I spent quite a bit of time searching through and reading old threads about proof books and albums. So, I just wanted to get a fresh idea of what all you experienced wedding photogs are using at the moment.

What are some good vendors that provide proof books/albums reasonably priced but also look very professional and classy? I would like to be able to design my own albums/proof book, then have it printed and shipped to me for resale.

For proof books, Im looking for nice ones that hold 150, 200, and 300 proofs. For gallery albums and designer albums, I am looking for 15-page ones that hold 30 8x10 inch prints, and 10-page ones that hold 20 8x10 inch prints. 

What do you normally spend on these, and how much do you sell them to the client for? 

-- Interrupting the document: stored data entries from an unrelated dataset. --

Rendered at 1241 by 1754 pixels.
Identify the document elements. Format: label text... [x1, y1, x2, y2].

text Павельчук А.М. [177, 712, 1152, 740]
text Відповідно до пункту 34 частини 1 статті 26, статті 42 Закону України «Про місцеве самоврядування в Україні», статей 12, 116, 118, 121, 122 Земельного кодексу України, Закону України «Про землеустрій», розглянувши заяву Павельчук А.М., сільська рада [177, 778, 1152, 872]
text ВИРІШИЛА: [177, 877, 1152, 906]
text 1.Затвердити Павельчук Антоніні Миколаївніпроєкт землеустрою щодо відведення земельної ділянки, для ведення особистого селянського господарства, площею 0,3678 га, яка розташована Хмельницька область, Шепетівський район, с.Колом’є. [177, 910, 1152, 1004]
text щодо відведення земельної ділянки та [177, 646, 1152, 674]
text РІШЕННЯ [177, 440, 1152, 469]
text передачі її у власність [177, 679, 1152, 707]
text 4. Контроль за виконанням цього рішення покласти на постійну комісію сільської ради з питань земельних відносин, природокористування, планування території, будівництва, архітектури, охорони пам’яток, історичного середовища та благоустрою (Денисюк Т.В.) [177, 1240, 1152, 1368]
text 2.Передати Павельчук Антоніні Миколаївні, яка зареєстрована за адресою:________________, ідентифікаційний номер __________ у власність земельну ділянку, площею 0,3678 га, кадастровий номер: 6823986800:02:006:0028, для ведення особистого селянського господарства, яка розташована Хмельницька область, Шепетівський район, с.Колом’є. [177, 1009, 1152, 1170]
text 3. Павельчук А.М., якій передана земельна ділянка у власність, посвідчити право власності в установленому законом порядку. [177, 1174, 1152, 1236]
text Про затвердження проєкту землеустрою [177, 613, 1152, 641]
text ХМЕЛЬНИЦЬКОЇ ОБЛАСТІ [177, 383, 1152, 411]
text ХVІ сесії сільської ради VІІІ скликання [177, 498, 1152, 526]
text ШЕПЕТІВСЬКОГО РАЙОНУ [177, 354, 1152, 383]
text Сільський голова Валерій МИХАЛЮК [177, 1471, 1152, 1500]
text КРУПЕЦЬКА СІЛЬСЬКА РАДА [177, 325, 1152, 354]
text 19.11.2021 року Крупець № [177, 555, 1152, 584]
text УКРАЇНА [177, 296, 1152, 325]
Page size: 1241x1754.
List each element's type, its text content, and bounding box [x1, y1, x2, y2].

Any help, suggestions, tips are greatly appreciated.


----------



## JIP (Mar 12, 2008)

Try Albums Inc.

http://www.albumsinc.com/


----------



## NJMAN (Mar 12, 2008)

JIP said:


> Try Albums Inc.
> 
> http://www.albumsinc.com/


 
Thanks JIP.  They seem to be very popular.  There is a lot of choices.  What do you usually offer to your clients as available choices, and how do you price them?


----------



## Big Mike (Mar 13, 2008)

I'm still trying to figure out what I want to offer.  High end albums seem to be something worth looking into...but some less expensive options would be nice as well.

Here are a few sites I've bookmarked lately:
http://www.tap-usa.com/
https://asukabook.com/
http://www.finaoonline.com/index.php
http://www.graphistudio.com/usa/index.html
http://www.artleather.com/
http://www.collages.net/site/Home/tabid/101/Default.aspx


----------



## NJMAN (Mar 13, 2008)

Big Mike said:


> I'm still trying to figure out what I want to offer. High end albums seem to be something worth looking into...but some less expensive options would be nice as well.
> 
> Here are a few sites I've bookmarked lately:
> http://www.tap-usa.com/
> ...


 
Thanks Mike!  Ive checked out all of these with the exception of http://www.tap-usa.com/ and http://www.finaoonline.com/index.php.  

Im still trying to decide what I should actually offer that would be most cost effective for me, yet classy and nice looking for the client.  There is just too much choice!


----------